Yahoo’s first-quarter profit nearly triples to shoot past analyst estimates
By APTuesday, April 20, 2010
Yahoo 1Q profit nearly triples, tops analyst views
SAN FRANCISCO — Yahoo Inc.’s first-quarter earnings nearly tripled as the Internet company’s revenue edged up for the first time in 18 months.
The results released Tuesday represented Yahoo’s best quarterly performance since it hired CEO Carol Bartz to engineer a turnaround early last year. Investors apparently were hoping for even more progress, and Yahoo shares fell more than 2 percent.
The performance reflected an upturn in online advertising, the main source of Yahoo’s income. Advertisers have been spending more freely in recent months amid signs that the U.S. economy has emerged from its worst recession in more than 70 years.

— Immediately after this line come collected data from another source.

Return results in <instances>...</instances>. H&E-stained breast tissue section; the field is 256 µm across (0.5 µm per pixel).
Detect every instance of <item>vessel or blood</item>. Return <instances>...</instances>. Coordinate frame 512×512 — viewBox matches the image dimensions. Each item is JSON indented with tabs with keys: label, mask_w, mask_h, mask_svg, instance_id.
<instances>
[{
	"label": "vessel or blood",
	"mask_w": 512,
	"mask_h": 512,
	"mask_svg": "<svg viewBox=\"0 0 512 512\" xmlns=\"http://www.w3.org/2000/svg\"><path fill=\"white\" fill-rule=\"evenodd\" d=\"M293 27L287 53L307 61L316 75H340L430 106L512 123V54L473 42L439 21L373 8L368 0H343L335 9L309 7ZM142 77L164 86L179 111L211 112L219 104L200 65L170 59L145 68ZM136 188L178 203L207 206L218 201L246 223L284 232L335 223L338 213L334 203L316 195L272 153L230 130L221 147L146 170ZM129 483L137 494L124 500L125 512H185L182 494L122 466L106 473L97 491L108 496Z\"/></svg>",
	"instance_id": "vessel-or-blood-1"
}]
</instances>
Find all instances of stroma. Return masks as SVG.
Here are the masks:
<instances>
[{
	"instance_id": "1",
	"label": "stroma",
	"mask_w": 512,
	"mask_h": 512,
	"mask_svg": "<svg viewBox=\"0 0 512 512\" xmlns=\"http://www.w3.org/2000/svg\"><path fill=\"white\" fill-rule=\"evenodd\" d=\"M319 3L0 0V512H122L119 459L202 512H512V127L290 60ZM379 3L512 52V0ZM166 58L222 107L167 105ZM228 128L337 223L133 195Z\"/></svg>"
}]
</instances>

Display advertising, a category that includes online billboards and other visual marketing campaigns, surged 20 percent from last year, Yahoo said.
“High-quality advertisers are coming back,” Tim Morse, Yahoo’s chief financial officer, said in a Tuesday interview. “We are still in the very early innings of this turnaround.”
Reflecting that confidence, Yahoo predicted its revenue could rise by as much as 7 percent to nearly $1.7 billion in the current quarter, which ends in June.
The company earned $310.2 million, or 22 cents per share, in the January-March period. That compared with income of $117.6 million, or 8 cents per share, a year ago.
The results were boosted by the recent sale of an e-mail service and the initial payments from Microsoft Corp. to cover some of the costs of a search advertising partnership between the two companies.
Excluding those one-time gains, Yahoo said it would have earned 15 cents per share. That figure easily topped the average estimate of 9 cents per share among analysts polled by Thomson Reuters.
Yahoo eked out a 1 percent increase in revenue during its just-completed quarter to $1.6 billion. Although modest, the gain represented the first time Yahoo’s quarterly revenue has increased since the third quarter of 2008.
After subtracting commissions paid to its advertising partners, Yahoo’s revenue totaled $1.13 billion — about $40 million below analyst estimates.
Yahoo shares shed 43 cents in extended trading Tuesday after finishing the regular session at $18.38, down a penny.
Besides attracting renewed interest from advertisers, Yahoo also is getting a lift from a cost-cutting campaign orchestrated by Bartz and Morse. The company’s total operating expenses dropped 10 percent in the first quarter to $703 million.